After a very busy weekend with a personal wedding celebration and brisk Bank Holiday Monday trade, the Blackwater Bar & Bistro were waiting for us, pen poised and ready, to take our lunch orders prior to our walk. Unlike their weekend our walk this month was to be a leisurely affair taken a little slower than usual and slightly shorter.
After a headcount, 23 today, we set off west heading into a brisk, warm breeze. It was a beautiful morning with the sun shining brightly and the river looked glorious. The first short stretch followed the St Peter’s Way and then we veered off crossing fields beside inland water pools. Here wildlife flourished with plenty of reed and sedge warblers singing, skylarks rising, holly blue butterflies flitting about, and we had a bonus of seeing three brown hares. Unfortunately we also saw a sign on a gate saying that hare coursing was illegal, so presumably this is a problem in this area.
The fields here are big and as we walked along the edges of one pushing our way through the long grass, the field on our left was being harvested. The crop was some kind of fresh, green fodder, which was being transported in trailers to the Dengie Crop Driers.
We had two aims this month, the first, as requested by a member, was that we visit the ‘Petrified Oak Forest’. These dead trees never fail to impress – except I did overhear one person say, ‘is this what we’ve come here for, just to see some dead trees?’. When it was explained to her that these weren’t just any ordinary dead trees but were ancient trees mentioned in the Domesday Book she was impressed – the story goes that the trees were due to be chopped down in 1588 to build ships to fight against the Spanish Armada, but the wood was found to be too warped, so they were left to stand.
You can’t visit the oaks without also visiting the nearby delightful church of St Mary, which has been superbly restored by the Friends of Friendless Churches.
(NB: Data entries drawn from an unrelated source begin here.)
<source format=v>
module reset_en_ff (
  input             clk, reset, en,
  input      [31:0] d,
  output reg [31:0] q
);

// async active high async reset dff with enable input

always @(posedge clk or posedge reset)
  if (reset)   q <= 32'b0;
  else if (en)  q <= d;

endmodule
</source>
It has some interesting architectural features; a weather-boarded timber-framed tower, a 16th-century porch and inside a complete set of 18th-century box pews.
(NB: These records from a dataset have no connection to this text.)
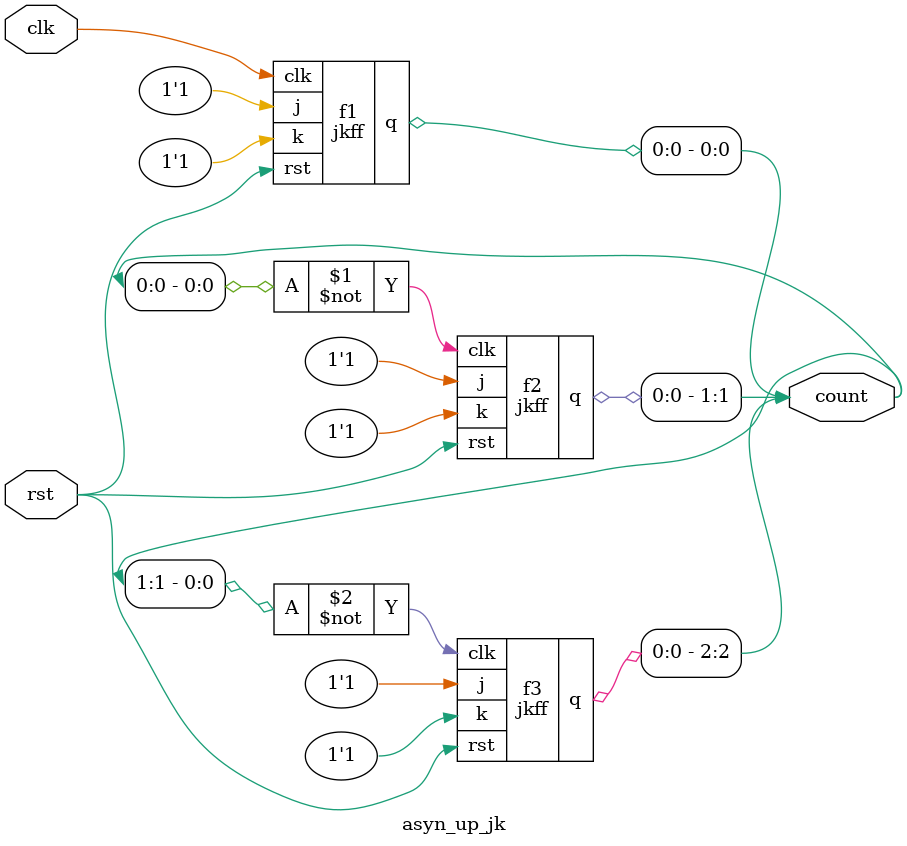
<source format=v>
module jkff(j,k,clk,rst,q,qb);
input j,k,clk,rst;
output reg q;
output qb;
assign qb=~q;
always@(posedge clk or posedge rst)begin
	if(rst)
begin
	q<=0;
end
else
begin
case({j,k})
2'b00:q<=q;
2'b01:q<=0;
2'b10:q<=1;
2'b11:q<=~q;
endcase
end
end
endmodule

module asyn_up_jk( input clk,rst,
output [2:0]count
);
jkff f1(.clk(clk),.rst(rst),.j(1'b1),.k(1'b1),.q(count[0]));
jkff f2(.clk(~count[0]),.rst(rst),.j(1'b1),.k(1'b1),.q(count[1]));
jkff f3(.clk(~count[1]),.rst(rst),.j(1'b1),.k(1'b1),.q(count[2]));
endmodule 


</source>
Leaving the church we started on our return back to Maylandsea by way of tracks, footpaths and a stretch on the seawall.
We were back on the dot of 12.30 where the food and drinks were served promptly and enjoyed by all.
4.5 miles/7 kms
NOTE – There are 39 members in the Walking Group and in view of the increased number of those walking each month I am sorry to say that anyone wishing to join the Walking Group will now have to join a waiting list.